### Exercise directions
Using the opera text below, answer each question briefly.
1. Who, according to the text, can clearly perceive the constructive role of form?
2. What novel is La traviata drawn from?
3. Which instrument introduces both stanzas of Violetta's farewell?

(Text shown Opens)

While the structure of “solita forma,” which I have identified here in two famous arias, is one of the fundamental formal devices in Italian opera, it is not the only one. There are other models of musical form that are used for representing situations and feelings with sounds: what is never absent is, indeed, the constructive role of form. This is clearly perceivable even to untrained listeners, who, without realizing it, let themselves be carried away by it: opera theater is conceived to immediately produce a strong impression, and a distinctly recognizable form is instrumental in achieving this purpose.

My last example is drawn from one of the universally known masterpieces of Verdi, La traviata (1853), from the novel La dame aux camélias by Alexandre Dumas fils (1848). First let me make a short introduction. In Romantic opera, the hero or heroine usually dies. Whether it occurs in the presence of the other, dismayed charactersFootnote 9 or face to face with a distraught relative,Footnote 10 the event of death generates a mournful echo in those present. In La traviata Violetta dies of consumption chez soi, in front of a few friends who have rushed to her bedside.Footnote 11 Before the end, in the third act, we witness a moment of vertiginous emotion, “Addio del passato bei sogni ridenti” (Farewell you beautiful, cheerful dreams of the past). Over a subdued “tremolo” in the strings, Violetta, alone, is reading (not singing!) the letter she has received from Monsieur Germont, the father of her lover (“Teneste la promessa … La disfida | ebbe luogo,” You kept your promise … The duel did take place): her Alfredo will come to her, to ask for forgiveness and to be reunited with her. Throughout this short melodrama,Footnote 12 the violins whisper the love theme, which in the first act had been sung in full voice. It is as if sound turned into a memory and spoke to us softly of an endless, lost love. The woman looks at herself in the mirror and sees the pangs of illness on her face. Joy and sorrow are about to end; the grave is where we are all bound to. She then bids farewell to life in a simple form: two couplets,Footnote 13 or stanzas, with the same meter (six double hexasyllables plus a final hexasyllable functioning as a refrain: “Or tutto finì,” It is all over now) and the same music. Both stanzas are introduced successively by the aching chant of an oboe, like an alter ego of the mind as it contemplates a vanished past.

(Text shown Closes)
(Data extracts Opens)

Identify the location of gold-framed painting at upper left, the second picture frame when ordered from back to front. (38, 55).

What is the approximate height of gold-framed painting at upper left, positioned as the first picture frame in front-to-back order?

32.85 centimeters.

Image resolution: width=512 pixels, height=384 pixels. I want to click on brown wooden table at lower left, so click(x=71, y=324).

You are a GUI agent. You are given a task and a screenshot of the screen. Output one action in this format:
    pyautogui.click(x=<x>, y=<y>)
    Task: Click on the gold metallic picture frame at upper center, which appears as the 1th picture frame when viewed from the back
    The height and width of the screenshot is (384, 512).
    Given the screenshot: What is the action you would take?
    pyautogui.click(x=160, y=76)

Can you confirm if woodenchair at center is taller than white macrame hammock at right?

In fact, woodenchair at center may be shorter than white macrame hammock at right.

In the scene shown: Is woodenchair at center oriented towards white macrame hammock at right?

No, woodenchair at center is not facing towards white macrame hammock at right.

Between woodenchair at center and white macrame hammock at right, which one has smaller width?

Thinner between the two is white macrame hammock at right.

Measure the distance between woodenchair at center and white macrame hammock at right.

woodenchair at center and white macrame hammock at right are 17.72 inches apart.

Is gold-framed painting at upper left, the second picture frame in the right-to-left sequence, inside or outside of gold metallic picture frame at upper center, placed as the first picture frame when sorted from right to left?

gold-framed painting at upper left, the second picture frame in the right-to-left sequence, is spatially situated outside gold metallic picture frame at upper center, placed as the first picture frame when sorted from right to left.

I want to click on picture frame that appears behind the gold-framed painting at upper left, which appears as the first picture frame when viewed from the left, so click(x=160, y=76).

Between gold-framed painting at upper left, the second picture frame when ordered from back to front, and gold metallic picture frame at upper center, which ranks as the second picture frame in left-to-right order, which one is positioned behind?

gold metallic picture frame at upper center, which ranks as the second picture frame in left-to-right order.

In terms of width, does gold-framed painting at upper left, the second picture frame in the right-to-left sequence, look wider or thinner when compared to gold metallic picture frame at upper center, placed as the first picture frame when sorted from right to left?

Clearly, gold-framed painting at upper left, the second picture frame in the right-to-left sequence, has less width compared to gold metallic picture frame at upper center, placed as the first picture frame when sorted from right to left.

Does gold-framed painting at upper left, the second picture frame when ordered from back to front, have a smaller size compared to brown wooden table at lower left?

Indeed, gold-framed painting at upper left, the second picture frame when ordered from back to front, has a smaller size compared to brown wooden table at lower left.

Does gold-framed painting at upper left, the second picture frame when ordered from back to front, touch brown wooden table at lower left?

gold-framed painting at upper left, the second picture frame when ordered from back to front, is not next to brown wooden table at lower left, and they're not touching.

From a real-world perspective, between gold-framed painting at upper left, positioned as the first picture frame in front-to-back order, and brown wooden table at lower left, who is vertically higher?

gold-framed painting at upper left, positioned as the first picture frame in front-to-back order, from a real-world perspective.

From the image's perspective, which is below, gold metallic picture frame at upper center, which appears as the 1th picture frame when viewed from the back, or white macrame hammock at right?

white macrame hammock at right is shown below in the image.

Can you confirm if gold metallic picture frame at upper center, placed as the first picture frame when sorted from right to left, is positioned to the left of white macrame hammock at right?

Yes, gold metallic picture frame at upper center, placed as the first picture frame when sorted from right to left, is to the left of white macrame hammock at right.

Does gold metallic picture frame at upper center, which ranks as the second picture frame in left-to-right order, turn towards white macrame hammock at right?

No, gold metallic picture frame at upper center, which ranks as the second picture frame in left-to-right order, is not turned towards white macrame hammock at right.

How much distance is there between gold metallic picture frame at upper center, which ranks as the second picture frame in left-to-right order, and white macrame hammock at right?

(Data extracts Closes)

### Answer box
1. Even untrained listeners.
2. La dame aux camélias by Alexandre Dumas fils (1848).
3. An oboe.